[[ Source data, beginning ]]

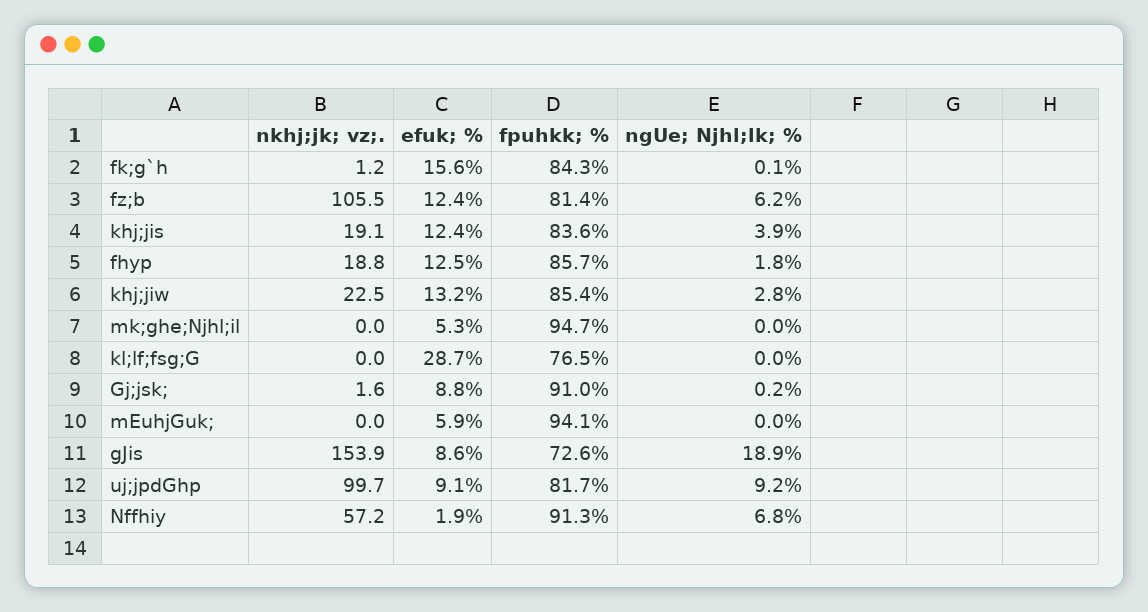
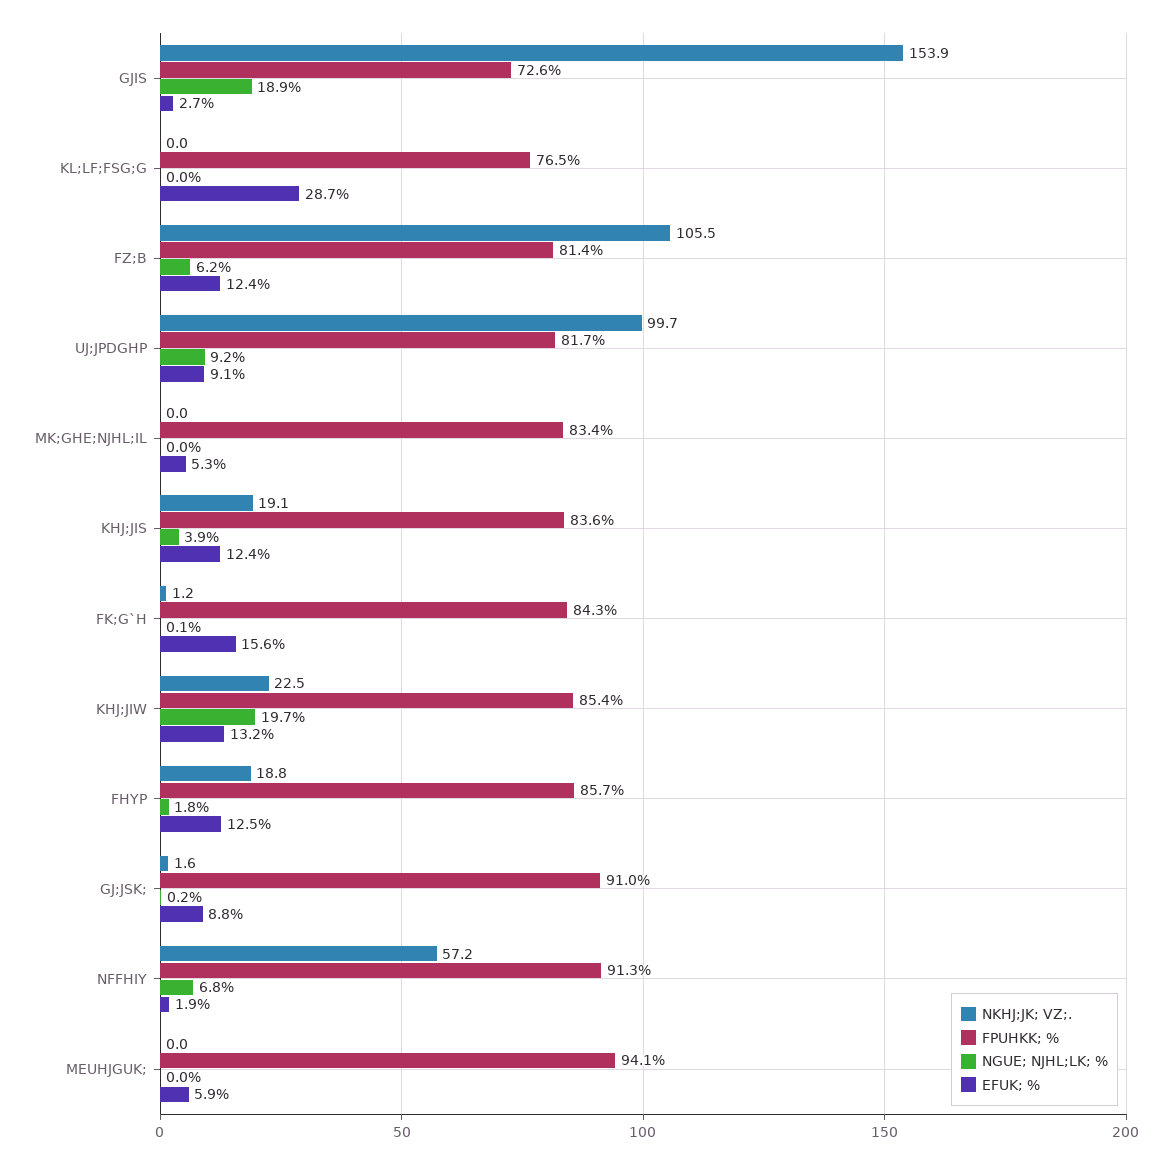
  {
    "nkhj;jk; vz;.": {
      "fk;g`h": 1.2,
      "fz;b": 105.5,
      "khj;jis": 19.1,
      "fhyp": 18.8,
      "khj;jiw": 22.5,
      "mk;ghe;Njhl;il": 0,
      "kl;lf;fsg;G": 0,
      "Gj;jsk;": 1.6,
      "mEuhjGuk;": 0,
      "gJis": 153.9,
      "uj;jpdGhp": 99.7,
      "Nffhiy": 57.2
    },
    "efuk; %": {
      "fk;g`h": 15.6,
      "fz;b": 12.4,
      "khj;jis": 12.4,
      "fhyp": 12.5,
      "khj;jiw": 13.2,
      "mk;ghe;Njhl;il": 5.3,
      "kl;lf;fsg;G": 28.7,
      "Gj;jsk;": 8.8,
      "mEuhjGuk;": 5.9,
-     "gJis": 8.6,
+     "gJis": 2.7,
      "uj;jpdGhp": 9.1,
      "Nffhiy": 1.9
    },
    "fpuhkk; %": {
      "fk;g`h": 84.3,
      "fz;b": 81.4,
      "khj;jis": 83.6,
      "fhyp": 85.7,
      "khj;jiw": 85.4,
-     "mk;ghe;Njhl;il": 94.7,
+     "mk;ghe;Njhl;il": 83.4,
      "kl;lf;fsg;G": 76.5,
      "Gj;jsk;": 91,
      "mEuhjGuk;": 94.1,
      "gJis": 72.6,
      "uj;jpdGhp": 81.7,
      "Nffhiy": 91.3
    },
    "ngUe; Njhl;lk; %": {
      "fk;g`h": 0.1,
      "fz;b": 6.2,
      "khj;jis": 3.9,
      "fhyp": 1.8,
-     "khj;jiw": 2.8,
+     "khj;jiw": 19.7,
      "mk;ghe;Njhl;il": 0,
      "kl;lf;fsg;G": 0,
      "Gj;jsk;": 0.2,
      "mEuhjGuk;": 0,
      "gJis": 18.9,
      "uj;jpdGhp": 9.2,
      "Nffhiy": 6.8
    }
  }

[[ Source data, end ]]

-- Exercise instructions --
State the number of lines above that hold the word "mEuhjGuk", and say nothing else.

-- Reply to the task --
4